Mobilisasi Pendanaan Iklim dari Sektor Swasta

22 hours ago 8
Mobilisasi Pendanaan Iklim dari Sektor Swasta EXECUTIVE FORUM: Kepala Pusat Kebijakan Pembiayaan Perubahan Iklim dan Multilateral Badan Kebijakan Fiskal Kementerian Keuangan Boby Wahyu Hernawan (ketiga dari kiri) berbincang dengan (dari kiri) Direktur Pengawasan Emiten dan Perusahaan Publik I OJK M. M(MI/SUSANTO)

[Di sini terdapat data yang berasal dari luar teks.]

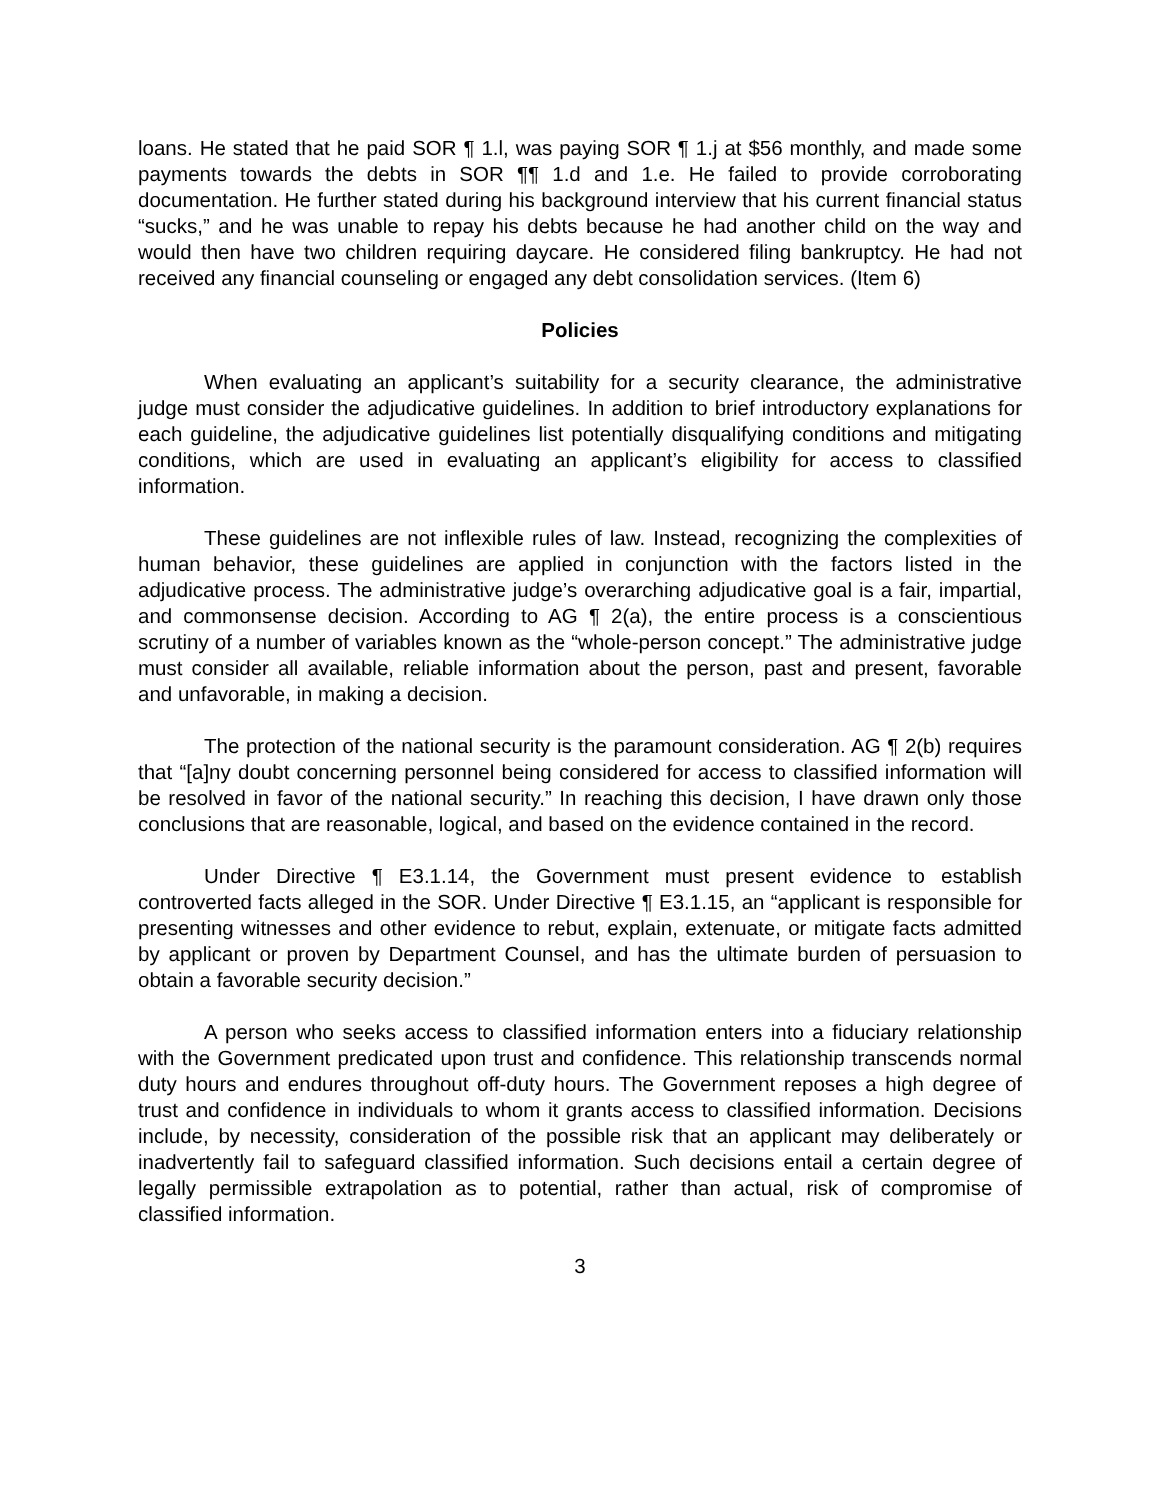loans. He stated that he paid SOR ¶ 1.l, was paying SOR ¶ 1.j at $56 monthly, and made some payments towards the debts in SOR ¶¶ 1.d and 1.e. He failed to provide corroborating documentation. He further stated during his background interview that his current financial status “sucks,” and he was unable to repay his debts because he had another child on the way and would then have two children requiring daycare. He considered filing bankruptcy. He had not received any financial counseling or engaged any debt consolidation services. (Item 6)
Policies
When evaluating an applicant’s suitability for a security clearance, the administrative judge must consider the adjudicative guidelines. In addition to brief introductory explanations for each guideline, the adjudicative guidelines list potentially disqualifying conditions and mitigating conditions, which are used in evaluating an applicant’s eligibility for access to classified information.
These guidelines are not inflexible rules of law. Instead, recognizing the complexities of human behavior, these guidelines are applied in conjunction with the factors listed in the adjudicative process. The administrative judge’s overarching adjudicative goal is a fair, impartial, and commonsense decision. According to AG ¶ 2(a), the entire process is a conscientious scrutiny of a number of variables known as the “whole-person concept.” The administrative judge must consider all available, reliable information about the person, past and present, favorable and unfavorable, in making a decision.
The protection of the national security is the paramount consideration. AG ¶ 2(b) requires that “[a]ny doubt concerning personnel being considered for access to classified information will be resolved in favor of the national security.” In reaching this decision, I have drawn only those conclusions that are reasonable, logical, and based on the evidence contained in the record.
Under Directive ¶ E3.1.14, the Government must present evidence to establish controverted facts alleged in the SOR. Under Directive ¶ E3.1.15, an “applicant is responsible for presenting witnesses and other evidence to rebut, explain, extenuate, or mitigate facts admitted by applicant or proven by Department Counsel, and has the ultimate burden of persuasion to obtain a favorable security decision.”
A person who seeks access to classified information enters into a fiduciary relationship with the Government predicated upon trust and confidence. This relationship transcends normal duty hours and endures throughout off-duty hours. The Government reposes a high degree of trust and confidence in individuals to whom it grants access to classified information. Decisions include, by necessity, consideration of the possible risk that an applicant may deliberately or inadvertently fail to safeguard classified information. Such decisions entail a certain degree of legally permissible extrapolation as to potential, rather than actual, risk of compromise of classified information.
3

KONTRIBUSI sektor swasta dan lembaga keuangan sangat diperlukan dalam mengarahkan investasi ke proyek-proyek berkelanjutan serta berinovasi dalam skema pendanaan. Mobilisasi pendanaan dari sektor swasta untuk transisi energi menjadi faktor signifikan untuk mendorong pembangunan berkelanjutan. Hal ini disampaikan Kepala Pusat Kebijakan Pembiayaan Perubahan Iklim dan Multilateral Badan Kebijakan Fiskal (BKF) Kementerian Keuangan RI Boby Wahyu dalam acara Executive Forum: Kesiapan Dana Swasta Indonesia Dalam Pembiayaan Iklim di The Tribrata Hotel & Convention Center, Jakarta, Jumat (25/4).

“Mobilisasi pendanaan ini penting. Sektor swasta harus mengambil langkah proaktif untuk mengurangi emisi karbon, mengadopsi praktik berkelanjutan, dan berinvestasi dalam teknologi hijau,” ujar Boby.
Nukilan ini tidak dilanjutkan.